Many women are waiting till they are older to have their first child, but their offspring may be the one that reaps the most benefit, according to a new study from Denmark.
Older mothers are less likely to scold or punish their young children, and those children tend to have fewer behavioral, social and emotional problems, the study suggests.
According to researchers from Aarhus University in Denmark, older moms tend to have more stable relationships, are more educated, and have more wealth and resources.
"We know that people become more mentally flexible with age, are more tolerant of other people and thrive better emotionally themselves," researcher Dion Sommer said in a university news release.
One theory as to why older mothers may make better parents is that they tend to be more psychologically mature.
Sommer noted, “that may explain why older mothers do not scold and physically discipline their children as much."
This type of upbringing may contribute to a more positive environment to grow up in.
In the study, the investigators looked at data from a random sample of just over 4,700 Danish mothers.
Among their findings: older moms generally resorted less to verbal and physical punishment than younger moms did — though those findings did get a little wobbly at the 15-year point.
The children of older mothers also had fewer behavioral, social and emotional problems than kids of younger mothers, at least at the 7- and 11-year-old points, while adolescence again seemed to muddy things up.
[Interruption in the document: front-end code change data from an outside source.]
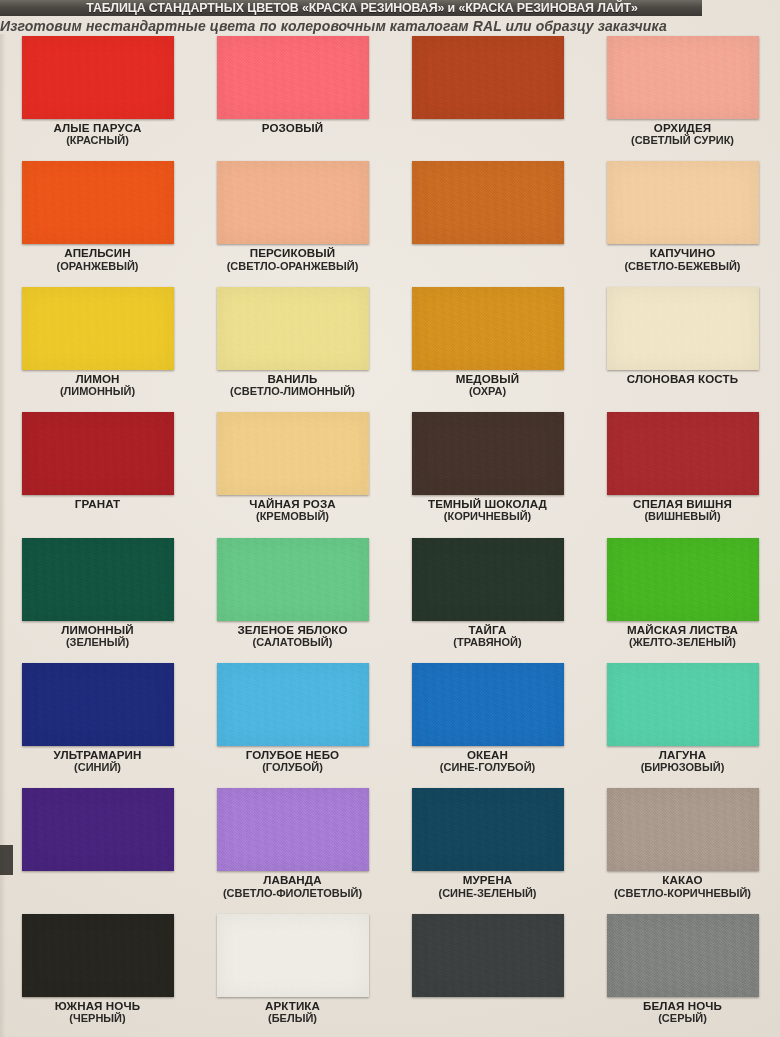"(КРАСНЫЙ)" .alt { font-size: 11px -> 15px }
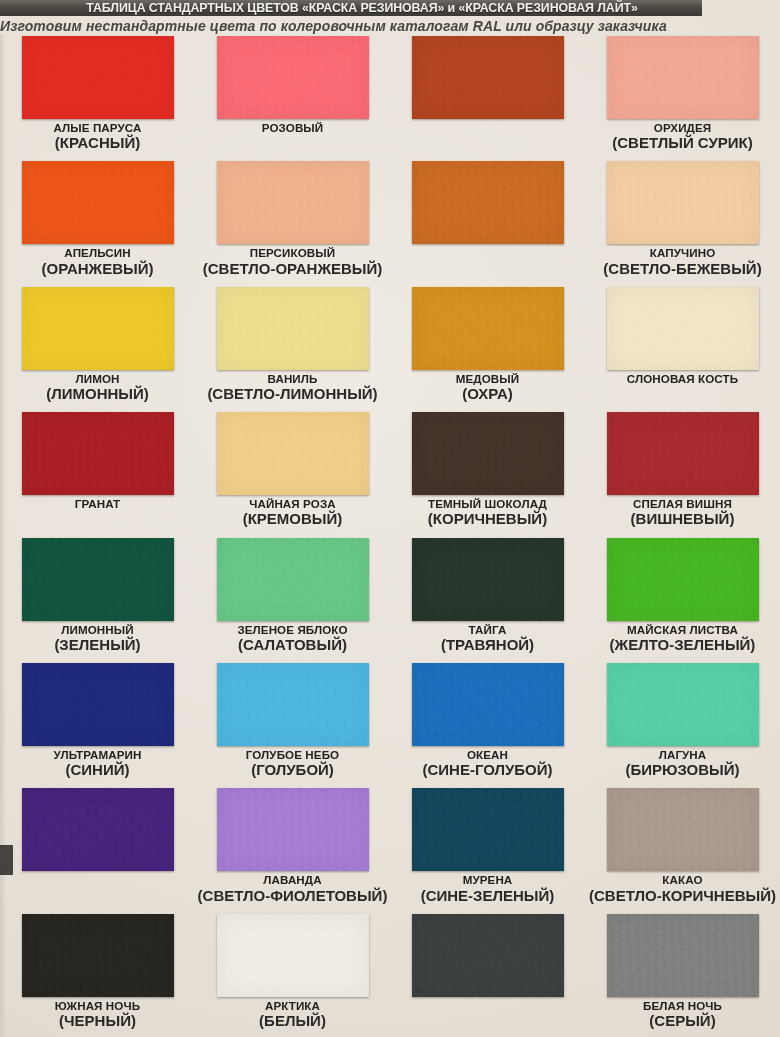"УЛЬТРАМАРИН" div.cell { order: before "ГОЛУБОЕ НЕБО" -> after "ГОЛУБОЕ НЕБО" }
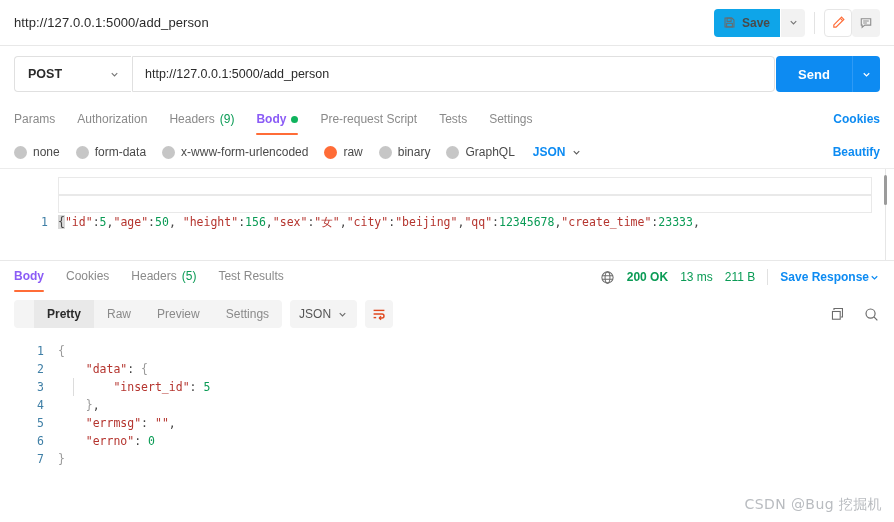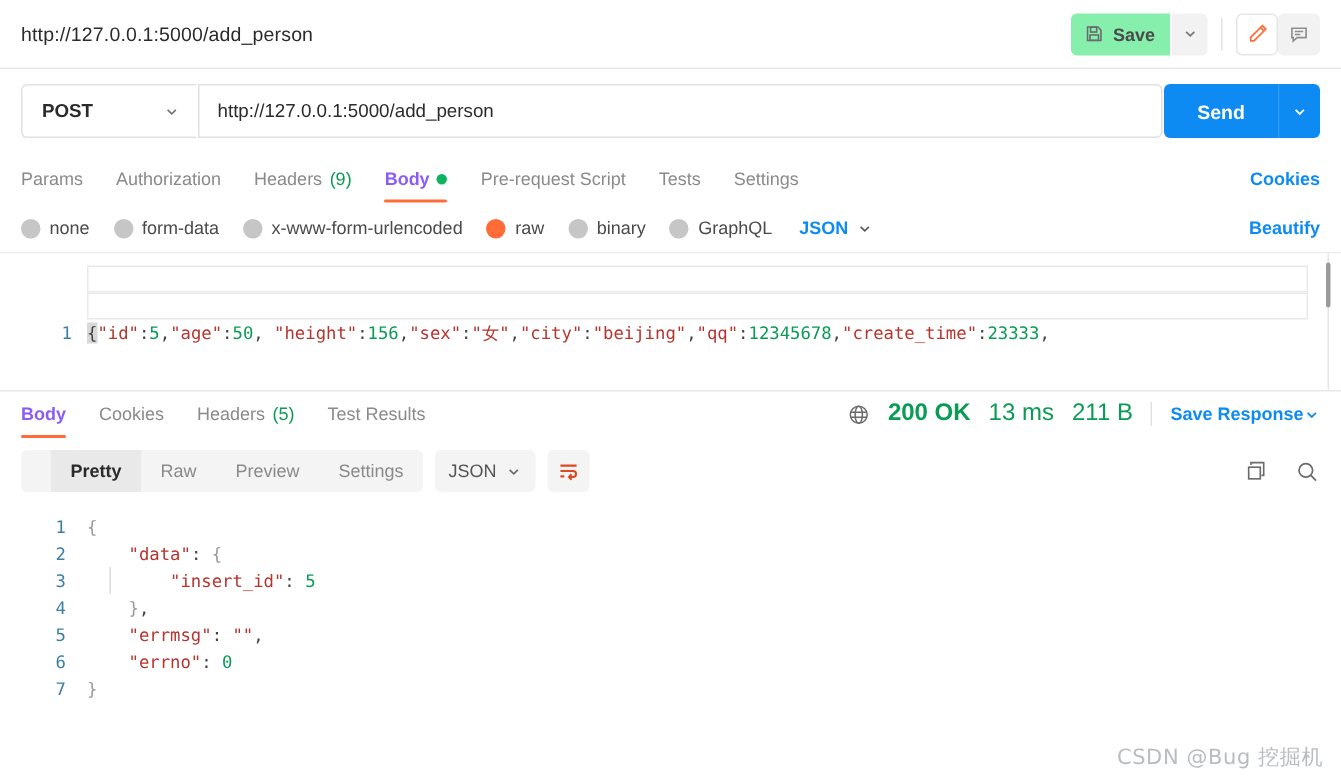"Save" .save-btn { background: #86efac -> #0ea5e9 }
The study controlled for factors like income and education, and attributed the results mostly to the greater patience and steadiness that comes to adults as they age.
Other studies, pointed out in a TIME Health article, have shown benefits for older moms, including:
Older moms live longer: react-text: 234 According to a 2016 study, of 28,000 U.S. women, those who had their first child after age 25 were 11% likelier to live to age 90 than those who became mothers younger. A 2014 study took this even further, finding that women who gave birth after age 33 were 50% likelier to live to age 95 than women who had their last child when they were 29 or younger. One caveat — and it’s a big one: the cause-and-effect still has not been determined, so it’s possible the older moms were simply healthier to begin with.
Their kids are taller and smarter. According to a 2016 study published in Population and Development Review. The investigators surveyed 1.5 million men and women in Sweden and found that those born to older mothers were more physically fit, had better grades when they were in school and had at least a small height advantage over people born to younger mothers. Again, causation was uncertain, allowing for the possibility that mothers who started off healthier and were able to have kids later may have simply passed those robust genes onto their children. Demographics — especially regarding income and education — may have also been at work. Wealthier moms with higher power jobs are likelier to have the financial flexibility to delay childbearing, bringing them into the cohort of older moms. More money can also mean better nutrition. Still, 1.5 million is an impressive sample group.
Older moms have more energy than you’d think: A study of mothers who had babies via egg donation after age 50 — well and truly beyond the point at which most women consider conceiving — found that they had levels of energy and physical function similar to women who had babies in their 30s and 40s.
So there you have it, women who are considering waiting a little while to start a family can do as well or better than younger women raising children, depending on their general health and outlook.
Many experts advise women not to wait too long to have children, due to declining fertility and increased risk of problems such as miscarriage, preterm birth and birth defects.
"However, when estimating the consequences of the rising maternal age, it's important to consider both the physical and psychosocial pros and cons," Sommer said.
The Denmark study was published recently in the European Journal of Developmental Psychology.